Ensure you have a mesh on your aquarium for protection against other pets. (Read Two Yolks In One Egg Meaning)
FAQs About African Sideneck Turtles
Do African Sideneck Turtles Bite?
Like most aquatic turtle species, the African pet turtle is not suitable for hobbyists who desire a pet. Holding turtles often causes stress, and may bite or scratch when fed. African turtles are not venomous; they spread harmful bacteria via their skin, jaws, and water. A bite wound could grow infected and require hospitalization.
However, only handle African Side Neck Turtles when cleaning the aquarium. You may need to handle your turtle if its shell becomes algae-covered or if you need to investigate an injury.
Will African Sideneck Turtles Live With Red-Eared Sliders?
While the two can co-habit, it’s best never to mix a pet turtle with a different species. Too many variables can cause issues you may not spot. Turtles can coexist with other species, while others become territorial and hostile.
Can African Sideneck Turtles Live With Fish?
African-side neck Turtles eat fish. However, a full-grown African Sideneck Turtle and small fish may work.
If fed well, your turtle may determine tiny fish are too hard to catch. These can include Zebra Danios, Guppies, and other small, fast-moving species. Bigger fish are irresistible. Turtles eventually corner and eat tank mates.
African Sideneck Turtles Living with Red-Eared Sliders. Should they Co-Habit?

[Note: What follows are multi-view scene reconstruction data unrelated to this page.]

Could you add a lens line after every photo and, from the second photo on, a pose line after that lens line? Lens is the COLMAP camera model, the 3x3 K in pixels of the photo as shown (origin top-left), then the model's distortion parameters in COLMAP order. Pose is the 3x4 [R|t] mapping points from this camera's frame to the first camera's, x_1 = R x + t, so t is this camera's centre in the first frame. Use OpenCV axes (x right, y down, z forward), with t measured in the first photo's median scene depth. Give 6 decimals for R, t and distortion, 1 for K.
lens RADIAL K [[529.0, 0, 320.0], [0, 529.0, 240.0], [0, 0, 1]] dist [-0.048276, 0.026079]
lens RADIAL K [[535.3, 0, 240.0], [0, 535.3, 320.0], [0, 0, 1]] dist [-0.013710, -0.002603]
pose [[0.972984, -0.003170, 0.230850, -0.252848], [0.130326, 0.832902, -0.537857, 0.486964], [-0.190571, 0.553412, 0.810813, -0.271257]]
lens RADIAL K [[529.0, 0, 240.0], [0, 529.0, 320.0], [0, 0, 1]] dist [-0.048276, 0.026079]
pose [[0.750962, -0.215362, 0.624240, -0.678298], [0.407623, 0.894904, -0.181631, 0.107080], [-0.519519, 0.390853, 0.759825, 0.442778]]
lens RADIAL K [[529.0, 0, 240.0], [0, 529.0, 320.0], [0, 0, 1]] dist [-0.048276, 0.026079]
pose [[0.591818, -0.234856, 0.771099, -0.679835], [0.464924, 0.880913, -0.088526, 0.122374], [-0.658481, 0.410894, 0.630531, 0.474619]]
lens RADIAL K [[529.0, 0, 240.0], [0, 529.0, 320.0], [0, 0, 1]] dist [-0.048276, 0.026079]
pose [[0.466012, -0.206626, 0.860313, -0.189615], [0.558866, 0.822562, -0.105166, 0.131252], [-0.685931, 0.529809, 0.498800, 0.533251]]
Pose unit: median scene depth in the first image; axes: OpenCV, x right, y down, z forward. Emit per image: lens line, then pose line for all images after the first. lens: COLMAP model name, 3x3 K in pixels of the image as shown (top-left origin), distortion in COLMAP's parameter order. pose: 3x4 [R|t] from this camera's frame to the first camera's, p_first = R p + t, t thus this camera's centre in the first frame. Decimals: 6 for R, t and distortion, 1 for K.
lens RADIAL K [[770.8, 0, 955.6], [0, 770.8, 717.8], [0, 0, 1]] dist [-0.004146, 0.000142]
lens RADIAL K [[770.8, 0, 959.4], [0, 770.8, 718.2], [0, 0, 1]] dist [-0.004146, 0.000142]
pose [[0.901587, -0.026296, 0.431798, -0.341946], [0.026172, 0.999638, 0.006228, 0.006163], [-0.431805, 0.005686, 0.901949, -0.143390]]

An African side-neck turtle and red-eared slider are freshwater turtles with varied habitat requirements. African side neck turtles prefer slower-moving water with soft substrates, but red-eared sliders prefer environments with both land and strong water.
African side neck turtles are shyer than red-eared sliders. Thus, these turtle turtles should not be kept together. However, they can coexist peacefully if the tank is large enough and has different places for each type of turtle.